Here is how to use the model to classify a single piece of text:

```python
from transformers import AutoModelForSequenceClassification, AutoTokenizer
import torch

# Define model and label names
model_name = "olehmell/ukr-rus-manipulation-detector-xlm-roberta" # Hypothetical model name
labels = [
    'emotional_manipulation', 
    'fear_appeals', 
    'bandwagon_effect', 
    'selective_truth', 
    'cliche'
]

# Load pretrained model and tokenizer
model = AutoModelForSequenceClassification.from_pretrained(model_name)
tokenizer = AutoTokenizer.from_pretrained(model_name)

# Prepare text (can be Ukrainian or Russian)
text = "Все эксперты уже давно это подтвердили, только вы не понимаете, что происходит на самом деле."

# Tokenize and predict
inputs = tokenizer(text, return_tensors="pt", truncation=True, max_length=512)
with torch.no_grad():
    outputs = model(**inputs)
    predictions = torch.sigmoid(outputs.logits)

# Get detected techniques
threshold = 0.5
detected_techniques = {}
for i, score in enumerate(predictions[0]):
    if score > threshold:
        detected_techniques[labels[i]] = f"{score:.2f}"

if detected_techniques:
    print("Detected techniques:")
    for technique, score in detected_techniques.items():
        print(f"- {technique} (Score: {score})")
else:
    print("No manipulation techniques detected.")

```

## Performance

The model achieves the following performance on the evaluation set:

| Metric | Value |
| :--- | :--- |
| **F1 Macro** | **0.44** |
| F1 Micro | TBD |
| Hamming Loss | TBD |

## Limitations

* **Language Specificity:** The model is optimized for Ukrainian and Russian. Performance on other languages is not guaranteed.
* **Domain Sensitivity:** Trained primarily on political and social media discourse, its performance may vary on other text domains (e.g., scientific, literary).
* **Context Length:** The model is limited to texts up to 512 tokens. Longer documents must be chunked or truncated.
* **Class Imbalance:** Some manipulation techniques are underrepresented in the training data, which may affect their detection accuracy.

## Ethical Considerations

* **Purpose:** This model is intended as a tool to support media literacy and critical thinking, not as an arbiter of truth.
* **Human Oversight:** Model outputs should be interpreted with human judgment and a full understanding of the context.
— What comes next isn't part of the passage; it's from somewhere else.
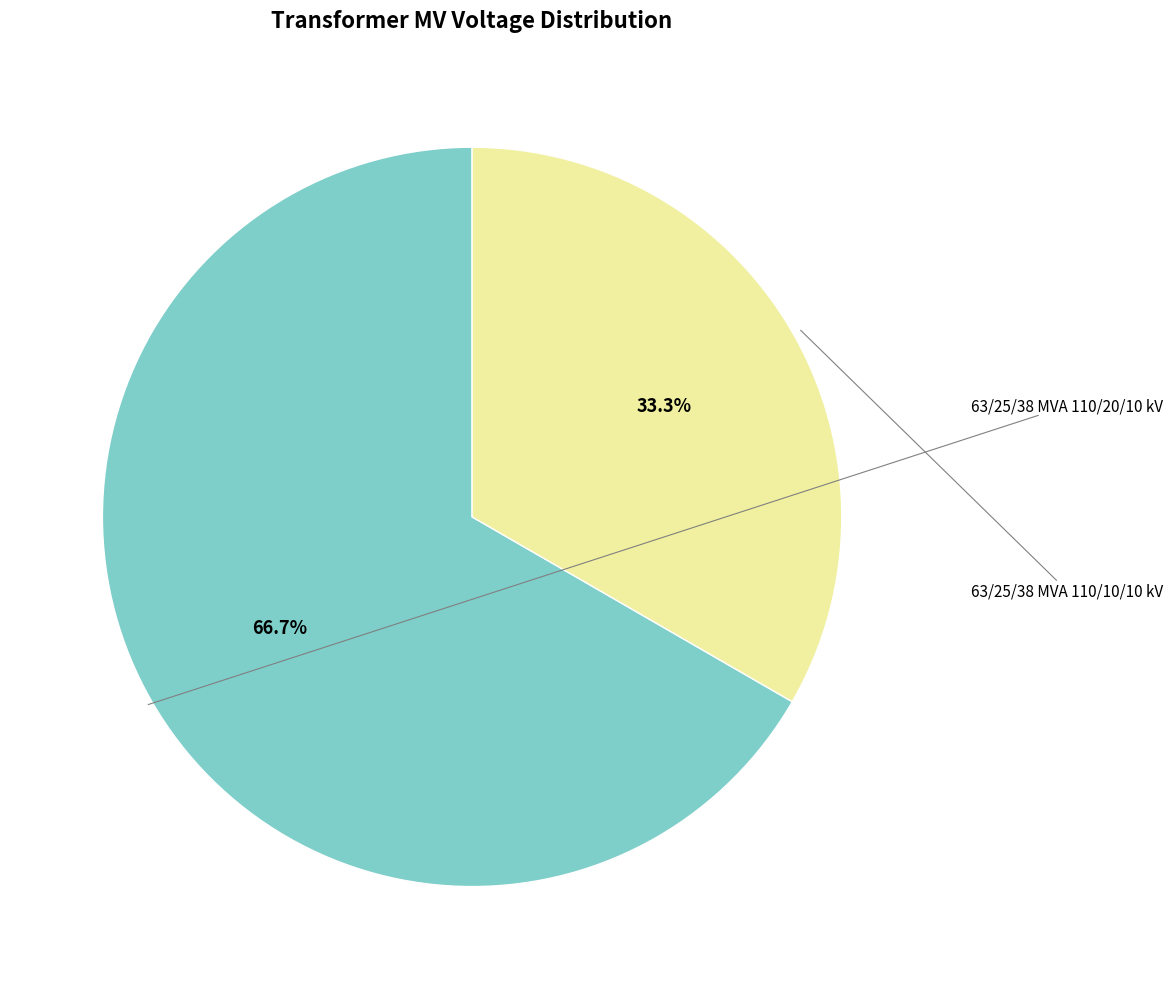

Is there any slice that represents more than half of the pie?

Yes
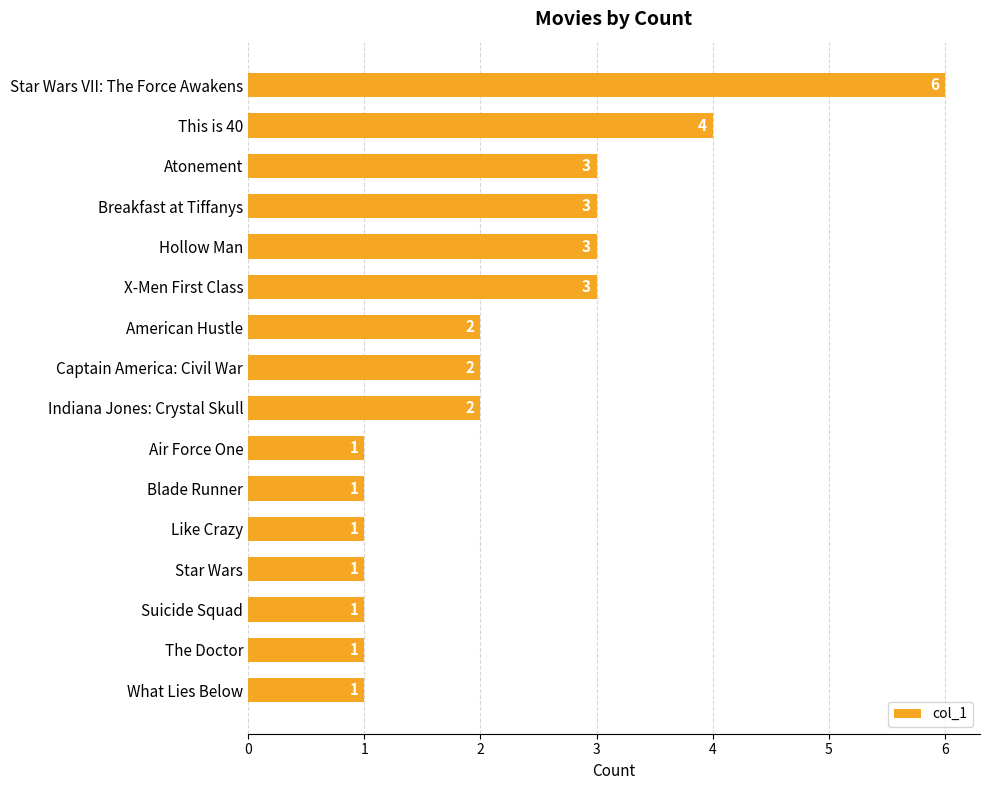

What is the difference between the maximum and second lowest values?

5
It should not be used to automatically censor content.
* **Potential Biases:** The model may reflect biases present in the training data.

## Citation

If you use this model in your research, please cite the following:

```bibtex
@misc{ukrainian-russian-manipulation-xlm-roberta-2025,
  author = {Oleh Mell},
  title = {Ukrainian/Russian Manipulation Detector - XLM-RoBERTa},
  year = {2025},
  publisher = {Hugging Face},
  url = {[https://huggingface.co/olehmell/ukr-rus-manipulation-detector-xlm-roberta](https://huggingface.co/olehmell/ukr-rus-manipulation-detector-xlm-roberta)}
}
```
```bibtex
@inproceedings{unlp2025shared,
  title={UNLP 2025 Shared Task on Techniques Classification},
  author={UNLP Workshop Organizers},
  booktitle={UNLP 2025 Workshop},
  year={2025},
  url={[https://github.com/unlp-workshop/unlp-2025-shared-task](https://github.com/unlp-workshop/unlp-2025-shared-task)}
}
```

## License

This model is licensed under the **Apache 2.0 License**.

## Acknowledgments

* The organizers of the UNLP 2025 Workshop for providing the dataset.